Friday, November 12, 2010

11/12/10 A Traveler's Curiosity

In third grade, Miss Theresa asked our class to write a few sentences about what we wanted to be when we grew up, and why. My great-grandma has recently died, and she had moved here from Sweden when she was in her thirties, which I thought was pretty adventurous. So I wrote that I wanted to be a traveler like her, as if that were a profession rather than a hobby, or a part of a profession.

When you travel, you are on your guard a little, and you need to pay attention to details of tone, character, landscape and cityscape in a way that a native doesn't. You need to pay attention to transportation, signs, languages, attitudes. There may be rules only known to the locals, some of which signify danger, or amusement, or relaxation. You need to be alert to people's body language, and their habits, and to things that look out of place.

This is leading up to why I often feel alone in the business crowd downtown in the middle of the day. A whole slew of characters, a circus, really, could go by and no one would notice it but me. Walking to the bus, these two ladies came out of the public defender building. They are obviously mother and daughter, since they have the same build, same taste in clothes, same face except one is a generation younger, and purt-near the exact same hairstyle. And actually, these two women, walking arm-in-plump-but-strong arm and leaning on each other as they cross the street, look like they could be the mother and grandmother of a circus act--the trapeze artists, maybe, or scarf aerialists. Their hairdos are giant teased beehives, and I don't mean any disrespect, but they are backcombed and shaped--each of them--to the streamlined buoyancy of teeny, loosely-moored zeppelins. The grandmother had an added ornamentation of some pulled and rosetted strands in the center-back, where the dirigible's canted gonodola basket should be. No one else on their way to the bus stop batted an eye at them, but I watched them with a traveler's eye, walk across the street as if they belonged here--which I'm sure they did.

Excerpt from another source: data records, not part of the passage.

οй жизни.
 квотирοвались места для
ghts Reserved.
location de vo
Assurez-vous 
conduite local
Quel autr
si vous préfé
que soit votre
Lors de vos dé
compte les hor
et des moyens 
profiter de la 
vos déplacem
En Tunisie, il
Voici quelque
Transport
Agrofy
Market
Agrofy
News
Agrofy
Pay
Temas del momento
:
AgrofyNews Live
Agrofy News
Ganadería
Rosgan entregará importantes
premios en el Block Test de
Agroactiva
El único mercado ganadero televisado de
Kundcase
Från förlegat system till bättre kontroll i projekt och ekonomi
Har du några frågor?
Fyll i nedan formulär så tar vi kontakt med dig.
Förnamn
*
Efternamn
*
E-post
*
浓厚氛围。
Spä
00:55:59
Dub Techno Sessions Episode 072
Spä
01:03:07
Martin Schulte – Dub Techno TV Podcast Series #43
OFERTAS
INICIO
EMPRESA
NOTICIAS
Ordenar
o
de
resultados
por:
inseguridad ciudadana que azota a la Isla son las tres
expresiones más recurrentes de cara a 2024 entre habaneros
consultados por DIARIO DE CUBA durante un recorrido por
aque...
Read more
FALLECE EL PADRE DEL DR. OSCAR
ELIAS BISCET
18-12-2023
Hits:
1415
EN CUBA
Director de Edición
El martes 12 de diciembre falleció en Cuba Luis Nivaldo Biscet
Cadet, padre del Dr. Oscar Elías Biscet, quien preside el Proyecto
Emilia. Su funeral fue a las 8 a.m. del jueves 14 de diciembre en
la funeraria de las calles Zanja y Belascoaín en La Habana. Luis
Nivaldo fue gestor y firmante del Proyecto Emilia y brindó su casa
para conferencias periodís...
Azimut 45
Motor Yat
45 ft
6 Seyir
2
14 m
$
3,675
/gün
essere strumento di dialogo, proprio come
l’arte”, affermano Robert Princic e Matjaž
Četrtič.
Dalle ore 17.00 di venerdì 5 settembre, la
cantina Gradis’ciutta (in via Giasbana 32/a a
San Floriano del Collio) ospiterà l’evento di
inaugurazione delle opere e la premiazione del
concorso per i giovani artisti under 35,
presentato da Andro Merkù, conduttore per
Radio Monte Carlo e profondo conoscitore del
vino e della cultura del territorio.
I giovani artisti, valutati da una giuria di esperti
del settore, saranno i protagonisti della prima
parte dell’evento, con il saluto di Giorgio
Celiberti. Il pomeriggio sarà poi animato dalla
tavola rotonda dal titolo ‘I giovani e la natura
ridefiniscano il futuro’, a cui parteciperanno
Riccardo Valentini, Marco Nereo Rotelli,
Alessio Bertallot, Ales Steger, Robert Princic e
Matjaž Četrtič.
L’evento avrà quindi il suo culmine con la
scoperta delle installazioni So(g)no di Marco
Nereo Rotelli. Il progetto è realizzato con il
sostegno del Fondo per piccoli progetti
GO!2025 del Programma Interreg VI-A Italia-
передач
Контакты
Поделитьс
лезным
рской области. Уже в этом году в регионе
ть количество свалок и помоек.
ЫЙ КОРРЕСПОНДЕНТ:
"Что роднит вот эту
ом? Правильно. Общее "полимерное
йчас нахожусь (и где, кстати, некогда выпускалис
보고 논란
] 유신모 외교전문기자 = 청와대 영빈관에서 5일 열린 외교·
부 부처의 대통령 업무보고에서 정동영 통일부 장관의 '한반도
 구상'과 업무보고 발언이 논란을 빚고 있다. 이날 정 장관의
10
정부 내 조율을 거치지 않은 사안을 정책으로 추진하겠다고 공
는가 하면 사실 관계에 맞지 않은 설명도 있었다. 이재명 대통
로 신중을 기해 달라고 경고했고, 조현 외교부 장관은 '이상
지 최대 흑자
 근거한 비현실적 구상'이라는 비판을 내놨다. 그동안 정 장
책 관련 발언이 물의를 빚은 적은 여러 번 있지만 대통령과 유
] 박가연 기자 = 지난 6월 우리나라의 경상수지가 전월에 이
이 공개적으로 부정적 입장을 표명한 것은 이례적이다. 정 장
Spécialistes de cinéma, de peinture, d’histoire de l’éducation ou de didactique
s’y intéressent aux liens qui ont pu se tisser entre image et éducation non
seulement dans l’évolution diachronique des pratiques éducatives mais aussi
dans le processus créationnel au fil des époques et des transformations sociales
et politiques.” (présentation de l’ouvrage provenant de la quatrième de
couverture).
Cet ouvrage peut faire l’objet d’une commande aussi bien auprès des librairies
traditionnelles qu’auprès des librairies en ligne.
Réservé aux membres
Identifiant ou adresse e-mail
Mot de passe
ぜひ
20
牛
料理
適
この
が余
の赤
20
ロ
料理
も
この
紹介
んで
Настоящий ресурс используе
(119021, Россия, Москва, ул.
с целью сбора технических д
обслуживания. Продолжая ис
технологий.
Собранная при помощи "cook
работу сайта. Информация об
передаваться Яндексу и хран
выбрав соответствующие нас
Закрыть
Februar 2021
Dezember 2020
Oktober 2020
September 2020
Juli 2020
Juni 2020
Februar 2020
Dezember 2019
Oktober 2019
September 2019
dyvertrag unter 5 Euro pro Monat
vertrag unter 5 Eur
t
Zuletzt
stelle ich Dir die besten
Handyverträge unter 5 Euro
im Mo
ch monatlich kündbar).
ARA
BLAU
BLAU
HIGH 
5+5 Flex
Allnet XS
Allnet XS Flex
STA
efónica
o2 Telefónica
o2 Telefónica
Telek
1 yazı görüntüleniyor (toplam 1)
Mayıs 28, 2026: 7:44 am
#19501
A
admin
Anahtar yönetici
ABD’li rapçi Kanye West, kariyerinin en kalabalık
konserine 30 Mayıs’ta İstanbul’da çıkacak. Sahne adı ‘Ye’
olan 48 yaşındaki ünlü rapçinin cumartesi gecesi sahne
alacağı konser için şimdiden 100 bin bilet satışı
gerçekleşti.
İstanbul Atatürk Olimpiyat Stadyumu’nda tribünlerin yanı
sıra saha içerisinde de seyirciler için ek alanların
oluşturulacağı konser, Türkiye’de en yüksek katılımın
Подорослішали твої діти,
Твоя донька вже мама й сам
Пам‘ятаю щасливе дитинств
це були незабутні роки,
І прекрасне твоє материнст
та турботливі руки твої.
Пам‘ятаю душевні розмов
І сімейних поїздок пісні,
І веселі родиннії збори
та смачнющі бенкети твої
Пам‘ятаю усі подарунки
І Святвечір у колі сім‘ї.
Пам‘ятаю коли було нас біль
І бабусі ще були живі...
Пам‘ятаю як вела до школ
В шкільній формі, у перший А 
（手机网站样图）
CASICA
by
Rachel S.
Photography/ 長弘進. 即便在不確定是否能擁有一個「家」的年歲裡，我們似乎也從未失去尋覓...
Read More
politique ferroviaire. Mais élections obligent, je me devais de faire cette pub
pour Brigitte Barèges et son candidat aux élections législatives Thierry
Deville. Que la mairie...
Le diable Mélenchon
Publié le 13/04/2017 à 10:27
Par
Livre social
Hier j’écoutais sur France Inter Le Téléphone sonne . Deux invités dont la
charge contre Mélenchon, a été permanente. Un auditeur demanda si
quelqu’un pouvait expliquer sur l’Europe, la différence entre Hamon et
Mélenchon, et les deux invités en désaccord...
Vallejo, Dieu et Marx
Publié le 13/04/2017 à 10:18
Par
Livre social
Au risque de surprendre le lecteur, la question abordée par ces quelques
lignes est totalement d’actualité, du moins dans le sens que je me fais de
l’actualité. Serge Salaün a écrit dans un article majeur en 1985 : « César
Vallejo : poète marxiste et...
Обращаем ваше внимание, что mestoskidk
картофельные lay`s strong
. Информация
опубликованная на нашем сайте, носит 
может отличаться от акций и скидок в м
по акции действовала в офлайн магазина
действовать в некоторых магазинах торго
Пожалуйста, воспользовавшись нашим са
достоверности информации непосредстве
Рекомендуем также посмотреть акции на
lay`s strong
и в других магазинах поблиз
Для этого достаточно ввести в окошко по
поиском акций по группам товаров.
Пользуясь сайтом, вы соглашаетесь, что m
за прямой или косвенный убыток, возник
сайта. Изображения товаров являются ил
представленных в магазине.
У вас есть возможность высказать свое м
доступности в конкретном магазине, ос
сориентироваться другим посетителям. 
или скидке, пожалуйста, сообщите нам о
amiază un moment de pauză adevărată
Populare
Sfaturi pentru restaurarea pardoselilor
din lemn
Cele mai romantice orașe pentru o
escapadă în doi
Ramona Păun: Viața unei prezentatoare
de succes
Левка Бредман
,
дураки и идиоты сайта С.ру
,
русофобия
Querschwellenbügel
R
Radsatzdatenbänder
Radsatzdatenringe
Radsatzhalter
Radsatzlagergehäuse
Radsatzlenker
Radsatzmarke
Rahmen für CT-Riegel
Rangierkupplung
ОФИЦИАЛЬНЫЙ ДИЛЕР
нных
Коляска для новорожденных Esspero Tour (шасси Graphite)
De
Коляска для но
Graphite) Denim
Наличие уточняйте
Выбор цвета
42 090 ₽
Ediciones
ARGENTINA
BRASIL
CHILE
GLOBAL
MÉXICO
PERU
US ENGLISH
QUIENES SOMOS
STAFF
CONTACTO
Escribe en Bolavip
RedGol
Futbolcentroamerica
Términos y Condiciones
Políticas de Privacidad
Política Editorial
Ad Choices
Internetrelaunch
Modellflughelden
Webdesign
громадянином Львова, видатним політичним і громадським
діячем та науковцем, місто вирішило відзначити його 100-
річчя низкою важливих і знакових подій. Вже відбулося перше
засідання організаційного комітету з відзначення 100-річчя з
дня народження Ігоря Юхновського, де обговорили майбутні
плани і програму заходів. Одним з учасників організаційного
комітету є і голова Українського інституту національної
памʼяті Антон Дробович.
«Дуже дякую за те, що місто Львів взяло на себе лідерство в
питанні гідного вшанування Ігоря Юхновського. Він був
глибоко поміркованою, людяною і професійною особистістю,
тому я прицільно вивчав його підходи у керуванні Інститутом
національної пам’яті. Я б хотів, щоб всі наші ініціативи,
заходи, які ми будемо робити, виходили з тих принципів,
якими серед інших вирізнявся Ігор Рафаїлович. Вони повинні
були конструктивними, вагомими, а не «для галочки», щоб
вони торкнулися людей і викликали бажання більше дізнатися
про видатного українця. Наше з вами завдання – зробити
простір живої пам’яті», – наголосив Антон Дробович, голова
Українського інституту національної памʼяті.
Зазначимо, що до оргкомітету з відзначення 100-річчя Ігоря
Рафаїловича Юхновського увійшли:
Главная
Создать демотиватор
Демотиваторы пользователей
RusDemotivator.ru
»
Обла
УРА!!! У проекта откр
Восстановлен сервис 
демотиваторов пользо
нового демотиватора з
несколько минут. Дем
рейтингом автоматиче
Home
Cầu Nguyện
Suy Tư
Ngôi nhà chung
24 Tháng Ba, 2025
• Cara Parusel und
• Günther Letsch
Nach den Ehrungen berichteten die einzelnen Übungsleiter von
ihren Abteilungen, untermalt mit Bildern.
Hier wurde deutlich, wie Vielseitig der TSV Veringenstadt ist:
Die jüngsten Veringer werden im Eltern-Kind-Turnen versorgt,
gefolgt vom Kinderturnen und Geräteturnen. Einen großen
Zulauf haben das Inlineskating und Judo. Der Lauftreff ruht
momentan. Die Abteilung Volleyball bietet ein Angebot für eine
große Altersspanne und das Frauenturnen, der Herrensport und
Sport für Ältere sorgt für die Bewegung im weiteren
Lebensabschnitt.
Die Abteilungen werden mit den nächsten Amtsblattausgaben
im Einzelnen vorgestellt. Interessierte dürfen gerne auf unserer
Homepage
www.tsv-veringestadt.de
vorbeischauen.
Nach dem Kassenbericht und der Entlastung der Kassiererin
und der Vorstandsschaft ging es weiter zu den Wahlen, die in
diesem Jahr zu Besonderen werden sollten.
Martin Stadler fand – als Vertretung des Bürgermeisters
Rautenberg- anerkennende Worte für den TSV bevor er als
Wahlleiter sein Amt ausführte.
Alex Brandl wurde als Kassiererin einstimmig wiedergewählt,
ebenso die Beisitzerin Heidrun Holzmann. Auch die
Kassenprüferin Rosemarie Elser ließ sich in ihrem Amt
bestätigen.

I had to stop and think what could have brought these women here in such a retro style. I know there are probably some villages up in the iron range that are less touched by modern fashion than others, and again I mean no disrespect (because certainly my relatives are not post-modern chic, nor am I for that matter), or maybe northern Wisconsin--foreigners. I settle on Slovenian iron worker wives who rarely come to the twin cities. But it also crosses my mind that they could be time travelers, visiting our downtown from some housewifey (or circus-y) vortex in 1964. Or they could be aliens who are visiting us and who have not done their research by decade, but rather by round century, like Kirk, I'm sure, in several classic Star Trek episodes. And so they blend in, but slightly anachronistically, they don't, and the effect just makes me curiouser and curiouser.